Much has been said and written about the fact that man is not good at multitasking and it is even the case that we cannot do it at all. What we do is task switching: switching from one task to another.

That’s what happens the moment you type an e-mail and meanwhile read a WhatsApp message that comes in. We’ve already become quite quick to switch between these tasks. But the big problem with this switching is that the different tasks affect each other. Firstly, switching takes time, so you become less efficient, but the margin of error also increases. In addition, you then want to switch back to the original task, which also costs extra energy, because you have to find out exactly where you were.

That we get tired of task switching is an open secret. People from a business who ‘multitask’ a lot are more likely to become exhausted, their performance goes down and they are more likely to get burned out. Experts are clear about ‘multitasking’: stop it. But is this feasible at a time when we are expected to be constantly online and ready to fix problems? If this is no longer an option, should we see if we learn to switch faster and better? To increase efficiency and reduce the margin of error.

Positive results

Can encouraging a healthy amount of gaming contribute to improving task switching and thus improving performance in the workplace? The first studies on this question give positive results. The gaming youngster performs better in switching tasks on accuracy, speed, filtering information, and switching back to the original task compared to the non-gaming youngster.

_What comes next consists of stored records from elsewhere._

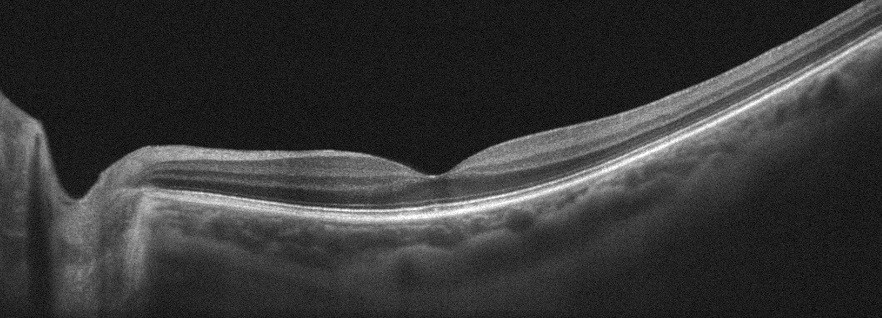
OCT line scan.
Dx: no AMD, DME, ERM, RAO, RVO, or VID.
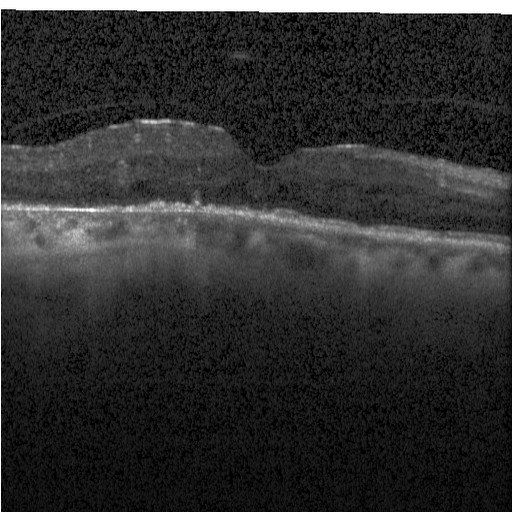
Retinal OCT B-scan; centered on the fovea — OCT finding: diabetic macular edema (DME).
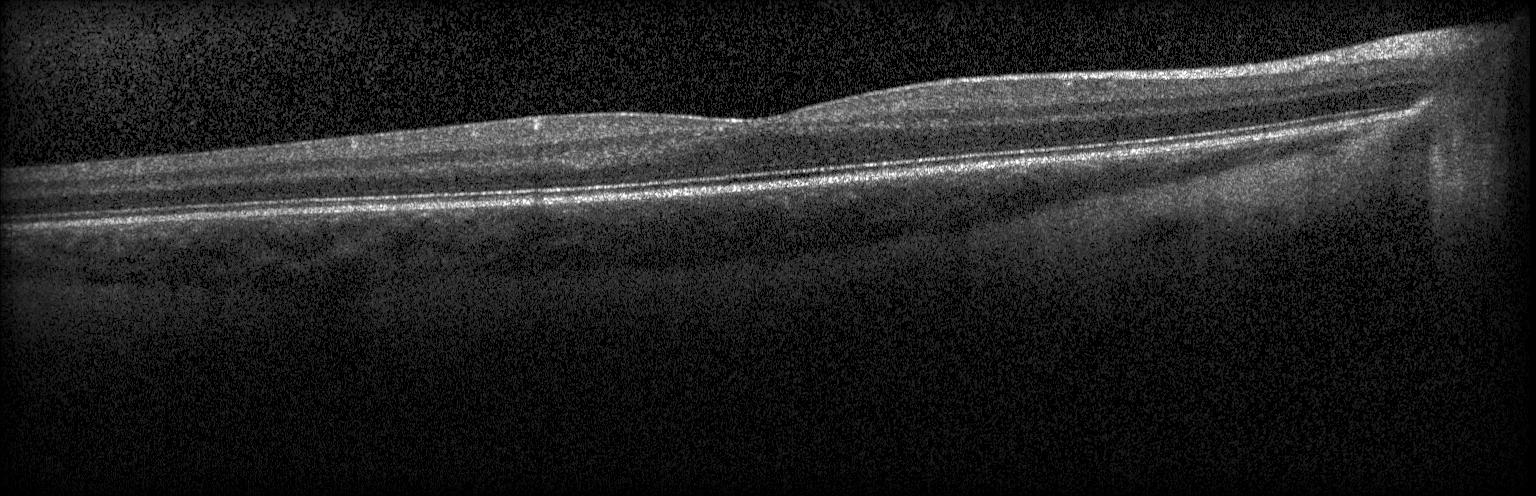

Spectral-domain OCT B-scan: no CNV, DME, or drusen.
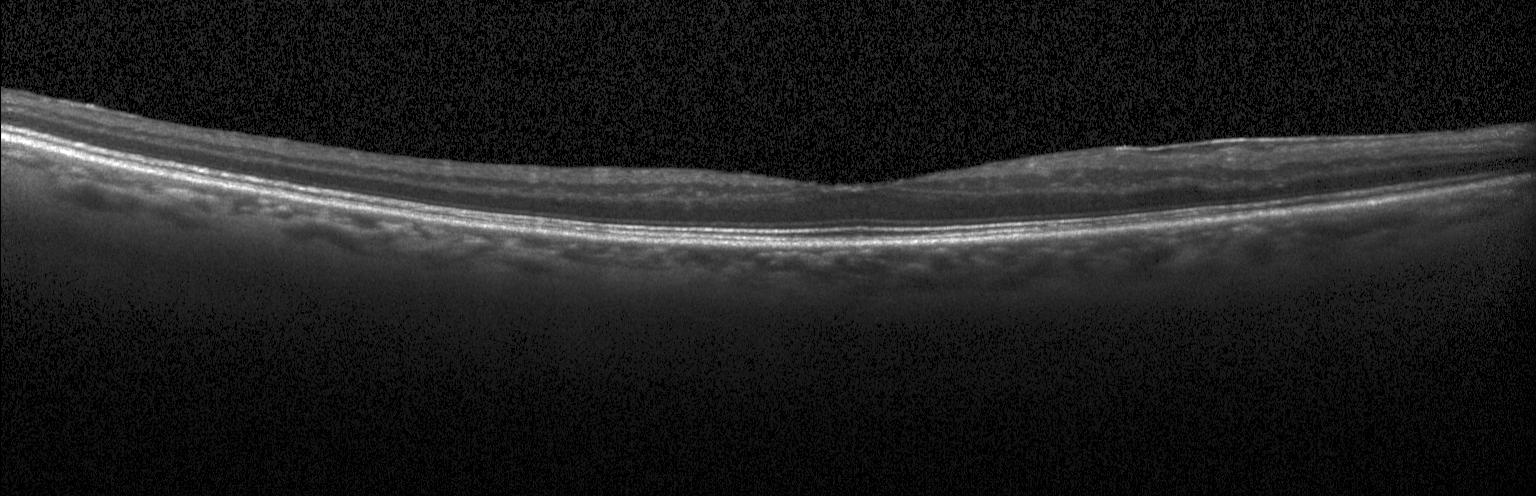
OCT line scan.
No choroidal neovascularization, diabetic macular edema, or drusen.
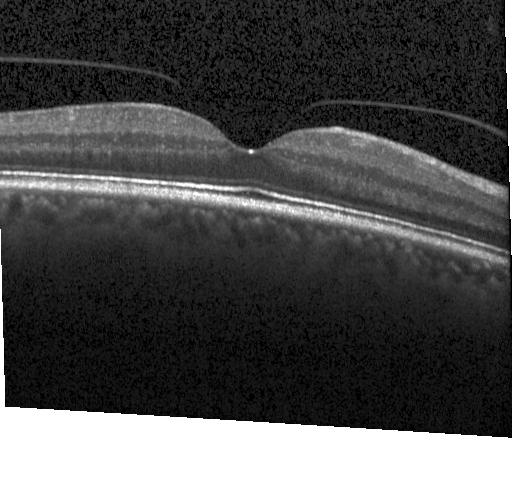
Macular OCT: no choroidal neovascularization, diabetic macular edema, or drusen.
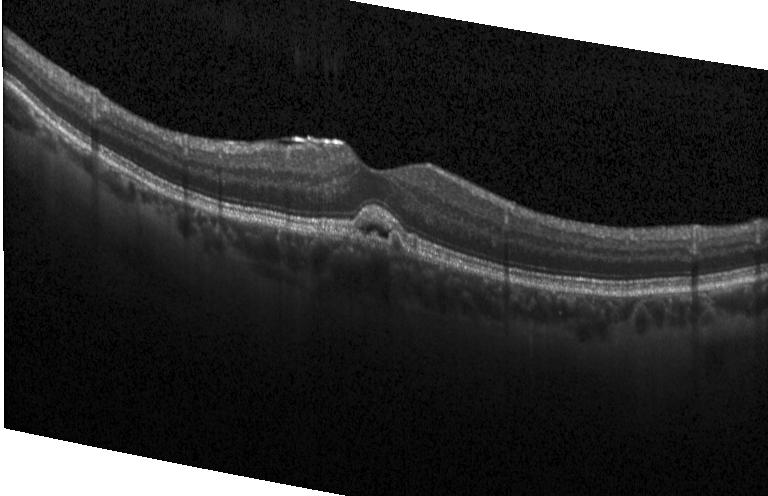

Retinal OCT B-scan; macular scan.
Finding: choroidal neovascularization (CNV).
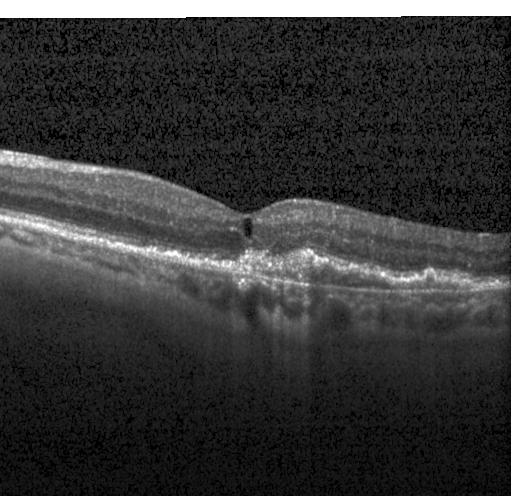

The scan shows a choroidal neovascular membrane.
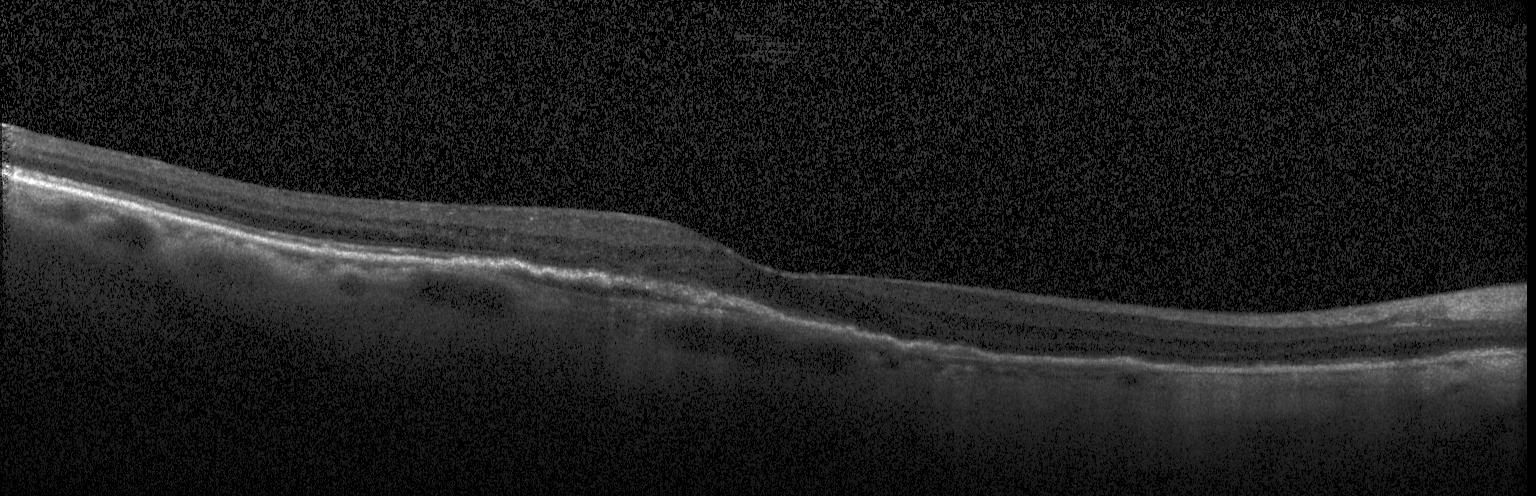

Optical coherence tomography scan; instrument: Heidelberg Spectralis; spectral-domain optical coherence tomography.
Impression: choroidal neovascularization.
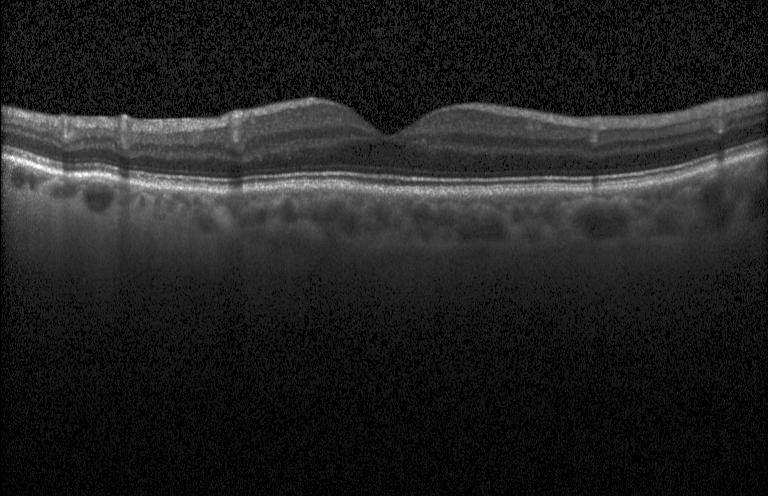

Impression: no evidence of choroidal neovascularization, diabetic macular edema, or drusen.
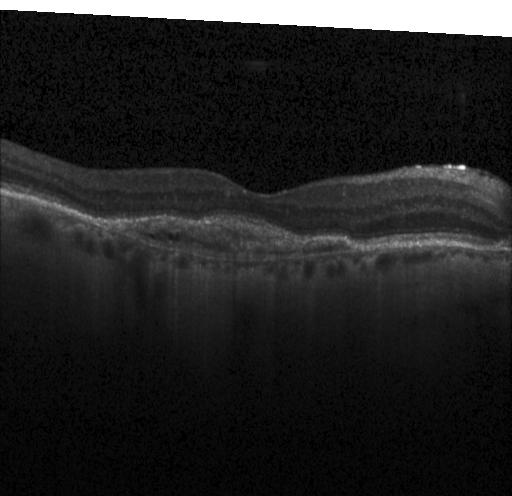
SD-OCT, retinal OCT B-scan.
Impression: a choroidal neovascular membrane.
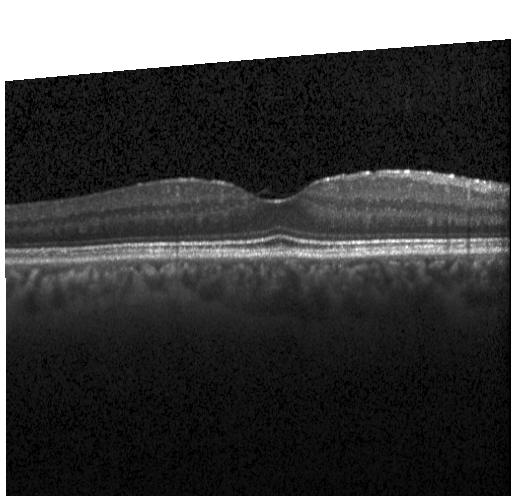

Spectral-domain optical coherence tomography. Retinal OCT cross-section. Heidelberg Spectralis. Macular scan. This B-scan demonstrates no evidence of choroidal neovascularization, diabetic macular edema, or drusen.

Does this mean that employers in gaming as a hobby have found a new selection criterion for hiring new employees? Or that special game training should be added to the personal development plan for the employee? Perhaps employees will receive a PlayStation Store credit for the purchase of new games as a secondary condition of employment in addition to a gym membership? These are questions that may seem far away and unrealistic now, but the number of tasks and growing number of impressions that we as humans have to deal with continue to grow. This also increases the need to deal with this properly. It is therefore important to be open to innovative and responsible initiatives that can contribute to better performance in the workplace.